_EXERCISE INSTRUCTIONS_
Transcribe the entries below exactly, starting with the line that has "pyautogui.click(360, 213)" and stopping after the line that has "pyautogui.scroll(2, 375, 234)"; no pictures belong in the copy.

_AVAILABLE RECORDS_
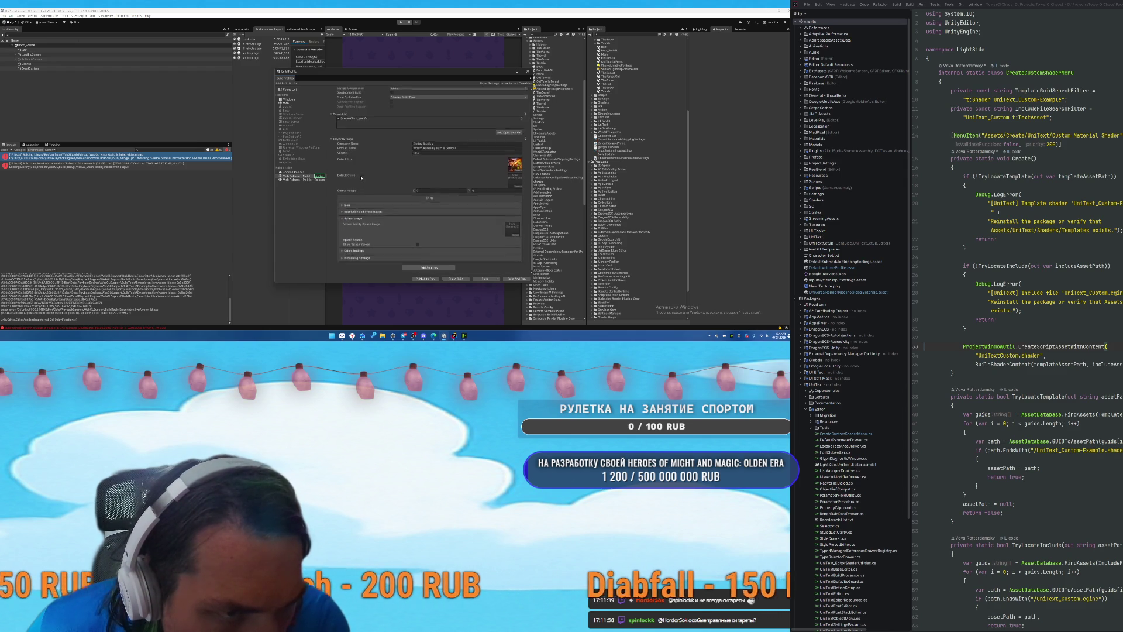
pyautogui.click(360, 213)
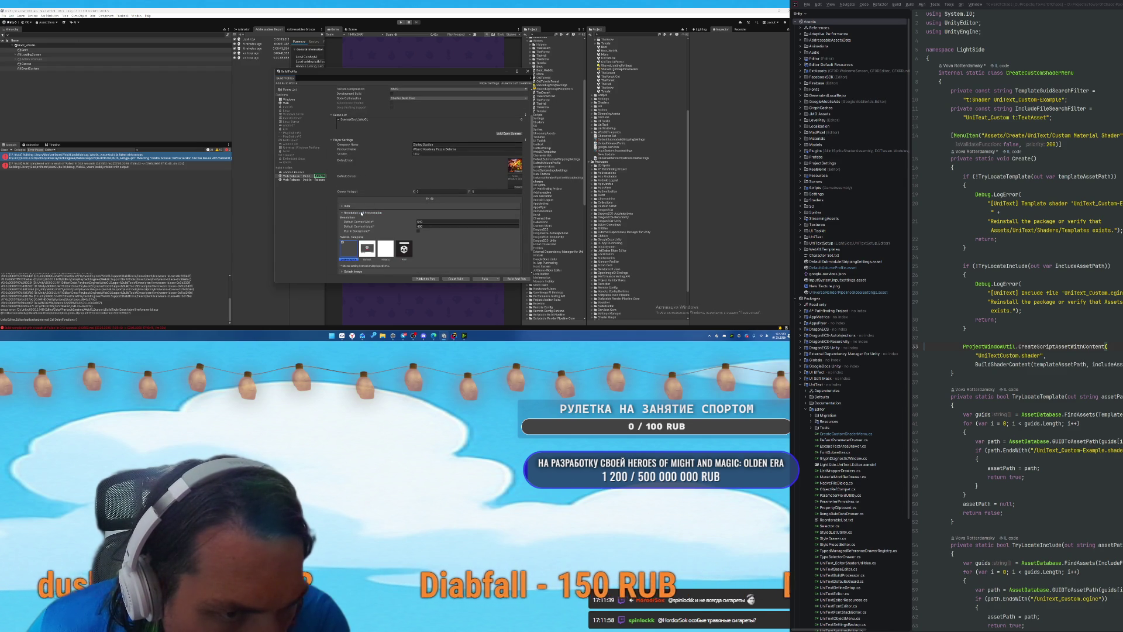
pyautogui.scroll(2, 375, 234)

--

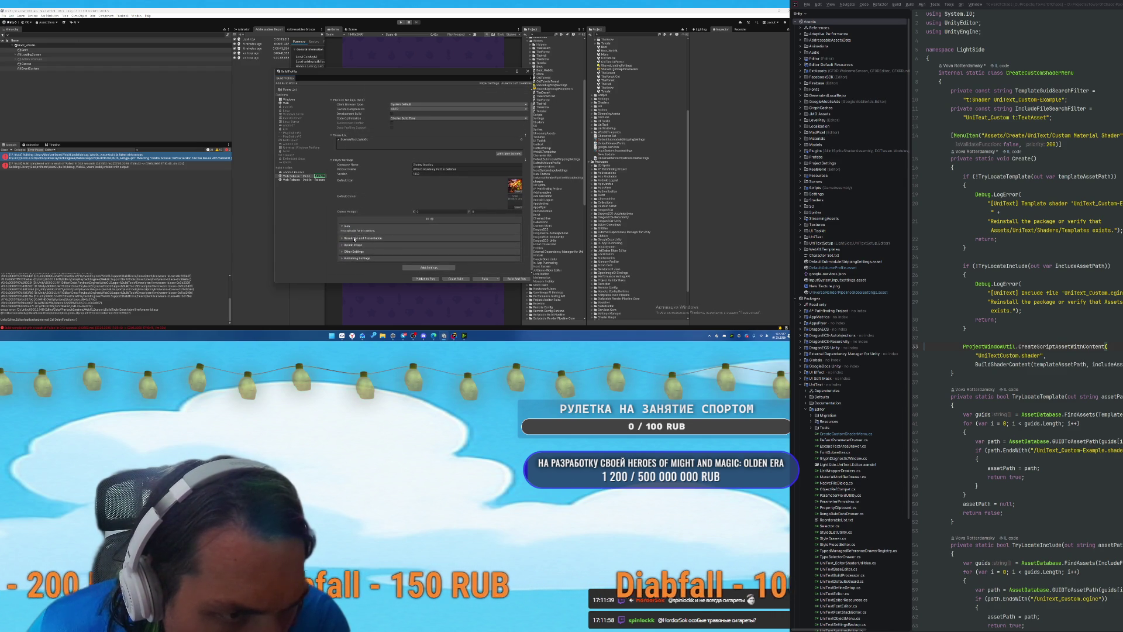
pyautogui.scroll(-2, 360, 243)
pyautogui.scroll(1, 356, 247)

* * *

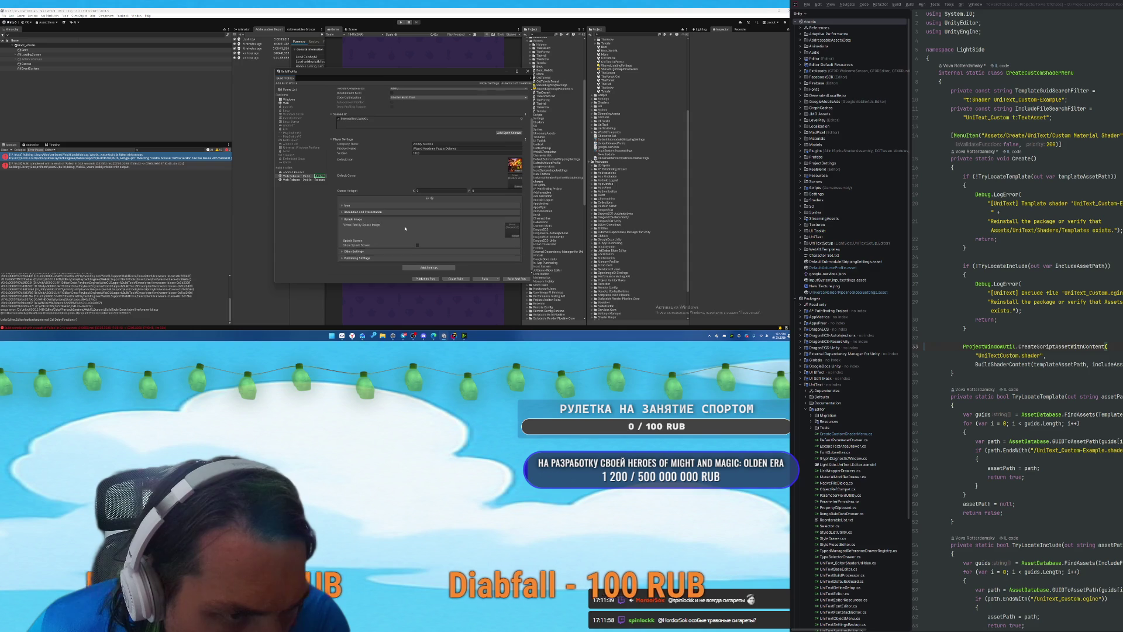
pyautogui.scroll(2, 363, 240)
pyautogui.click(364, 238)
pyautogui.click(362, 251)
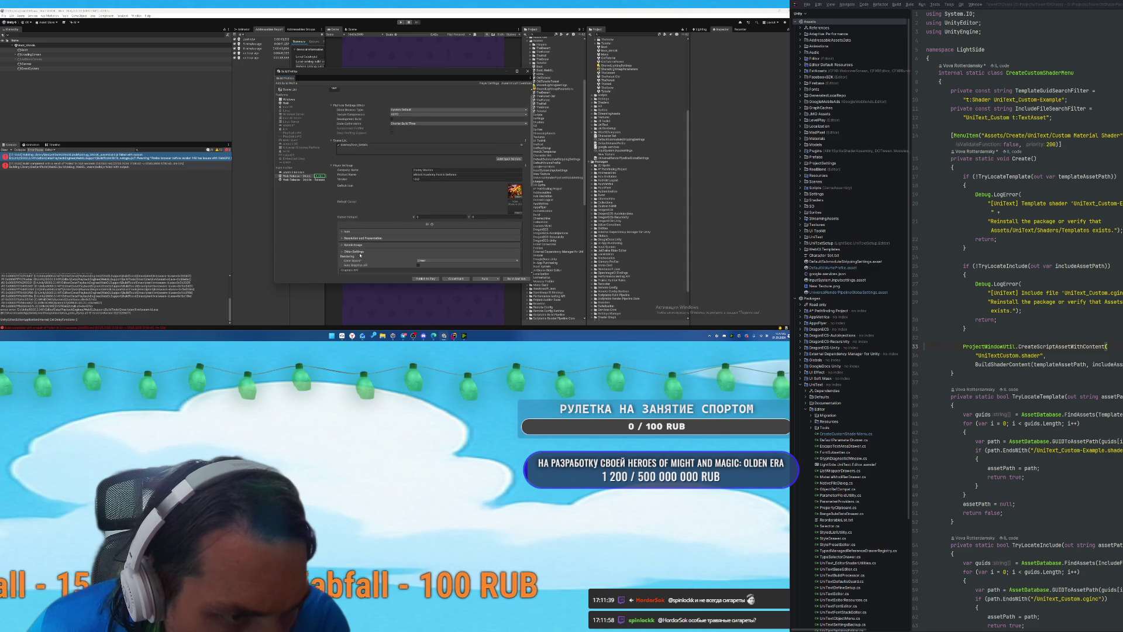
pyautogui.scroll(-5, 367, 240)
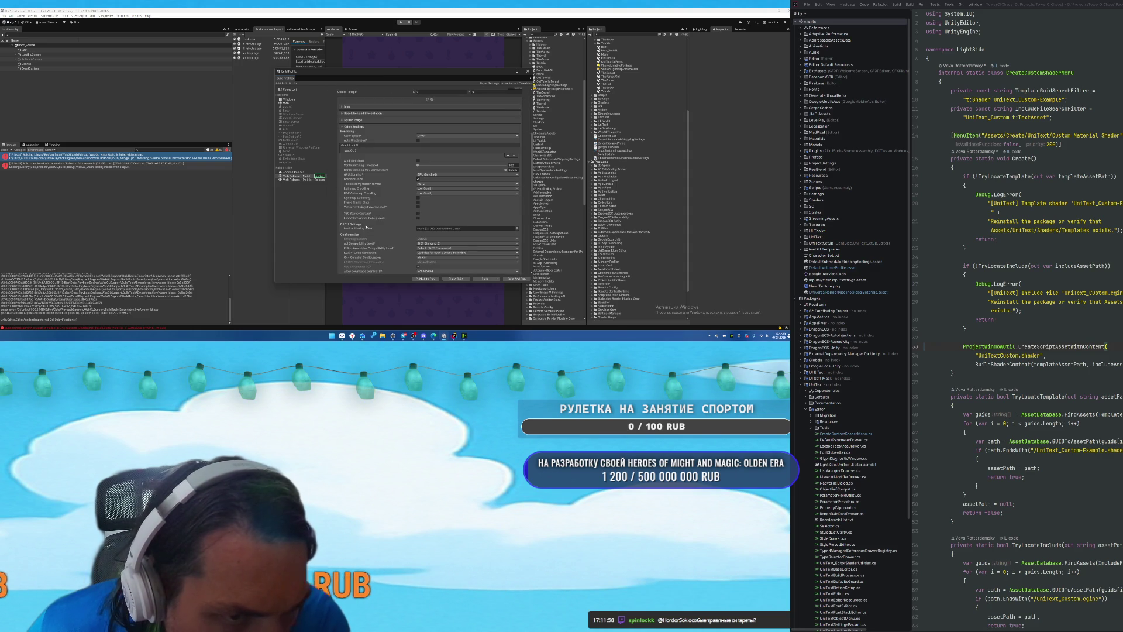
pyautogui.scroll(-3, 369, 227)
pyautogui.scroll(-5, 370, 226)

_WRITTEN RESPONSE_
pyautogui.click(360, 213)
pyautogui.scroll(2, 375, 234)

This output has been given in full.